Les congés payés sont accordés dans les conditions prévues par la législation en vigueur, telle qu'elle résulte des articles L. 223-1 et suivants du code du travail, sous réserve des dispositions plus favorables prévues ci-dessous :




a) Le salarié qui, au cours de l'année de référence, justifie avoir été occupé chez le même employeur pendant un temps équivalent à un minimum d'un mois de travail effectif, a droit à un congé dont la durée est déterminée à raison de deux jours et demi ouvrables par mois de travail sans que la durée totale du congé exigible puisse excéder trente jours ouvrables. Sont assimilées à un mois de travail effectif pour la détermination de la durée du congé les périodes équivalentes à quatre semaines ou vingt-quatre jours de travail.


L'absence du salarié ne peut avoir pour effet d'entraîner une réduction de ses droits à congé plus que proportionnelle à la durée de cette absence.


Lorsque le nombre de jours ouvrables, calculé conformément aux deux alinéas précédents, n'est plus un nombre entier, la durée du congé est portée au nombre entier immédiatement supérieur.

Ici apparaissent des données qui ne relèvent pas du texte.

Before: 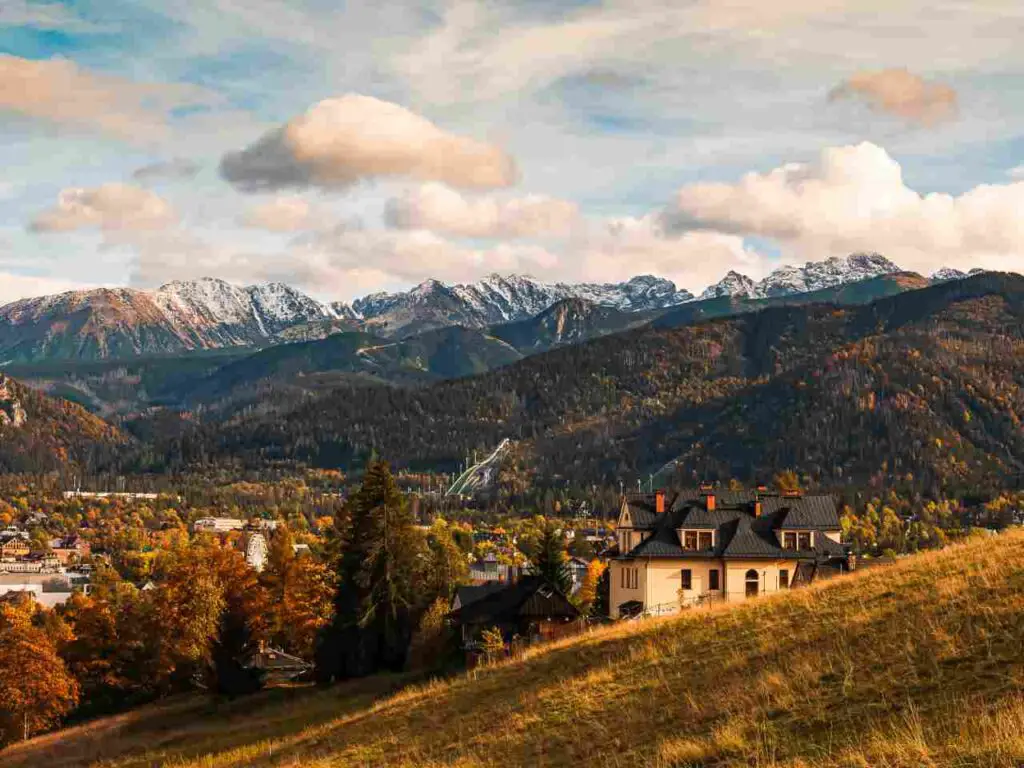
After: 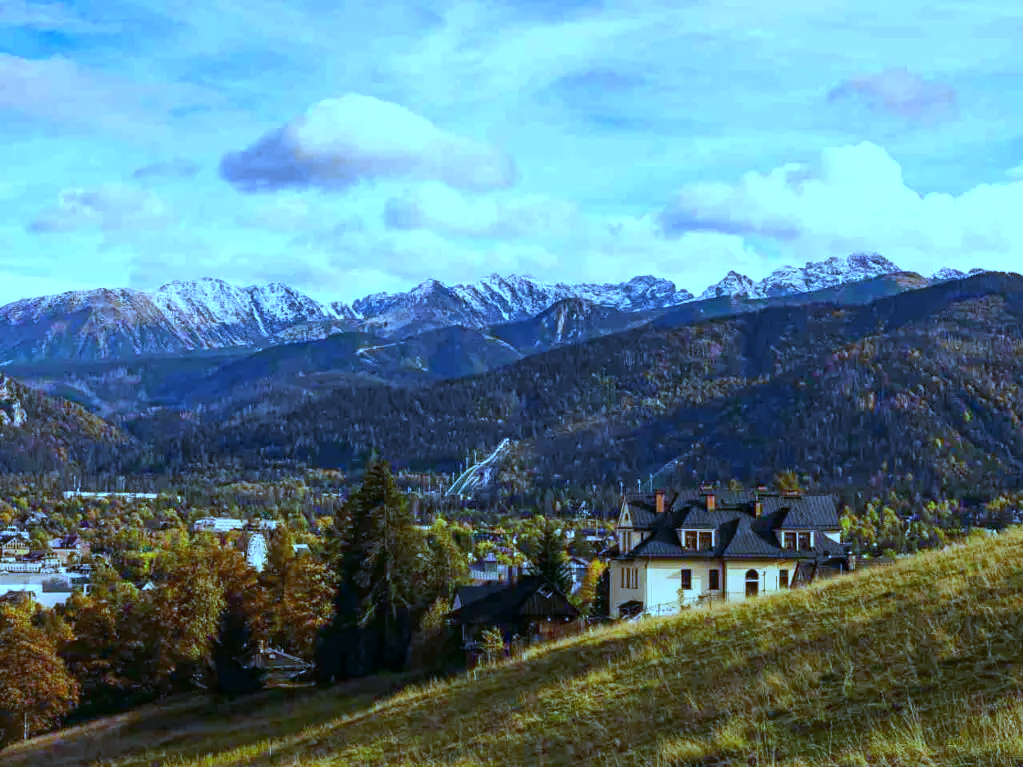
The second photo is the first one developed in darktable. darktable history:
color balance: mode lift, gamma, gain (sRGB), lift [0.997, 0.979, 1.021, 1.011], gamma [1, 1.084, 0.916, 0.998], gain [1, 0.87, 1.13, 1.101], contrast 4.55%, contrast fulcrum 38.24%, output saturation 104.09%
white balance: red 0.766, blue 1.537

b) Sont assimilés à un temps de travail effectif en vue du calcul de la durée du congé principal des adultes et du congé supplémentaire prévu ci-dessous en faveur des jeunes salariés de moins de vingt et un ans et des femmes salariées ayant au moins un enfant à charge les absences provoquées par :


- d'une part, conformément aux dispositions de l'article L. 223-4 du code du travail :


- les périodes de congés payés ;


- les repos compensateurs prévus par l'article L. 212-5-1 du code du travail et par l'article L. 993-1 du code rural ;


- les périodes de repos des femmes en couches prévues aux articles L. 122-25 à L. 122-30 ;


- les périodes limitées à une durée ininterrompue d'un an pendant lesquelles l'exécution du contrat de travail est suspendue pour cause d'accident du travail ou de maladie professionnelle ;


- les périodes pendant lesquelles un salarié ou un apprenti se trouve maintenu ou rappelé au service national à un titre quelconque,


- ou d'autres textes légaux :


- les périodes de congés non rémunérés accordées aux salariés pour leur permettre de suivre des stages de formation économique, sociale et syndicale (art. L. 451-2 du code du travail) ;


- les périodes de congés accordées aux salariés pour suivre des stages de formation professionnelle, dans le cadre de l'éducation permanente pour préparer ou passer un examen (art. L. 931-7 du code du travail) ;


- les périodes de congés non rémunérés accordées aux salariés en vue de favoriser la formation des cadres et animateurs pour la jeunesse (art. L. 225-2 du code du travail) ;


- les absences des candidats pour participer à la campagne pour les élections de l'Assemblée nationale ou du Sénat (art. L. 122-24-1 du code du travail) ;


- le temps passé hors de l'entreprise pendant les heures de travail par les conseillers prud'hommes du collège salarié pour l'exercice de leur fonction (art. L. 514-1 du code du travail) ;


- le temps passé par les salariés qui exercent des fonctions d'assistance ou de représentation devant les juridictions prud'homales et qui sont désignés par les organisations syndicales et professionnelles les plus représentatives au niveau national, dans la limite d'une durée qui ne peut excéder dix heures par mois (art. L. 516-4 du code du travail),


- d'autre part :


- les périodes militaires obligatoires de réserve ;


- la maladie justifiée dans les conditions prévues par l'article 26 des dispositions générales dans la limite d'une durée totale de trois mois ;


- les absences prévues à l'article 9 des dispositions générales (" exercice du droit syndical ") ;


- les périodes de chômage partiel ;


- les congés exceptionnels pour événements divers.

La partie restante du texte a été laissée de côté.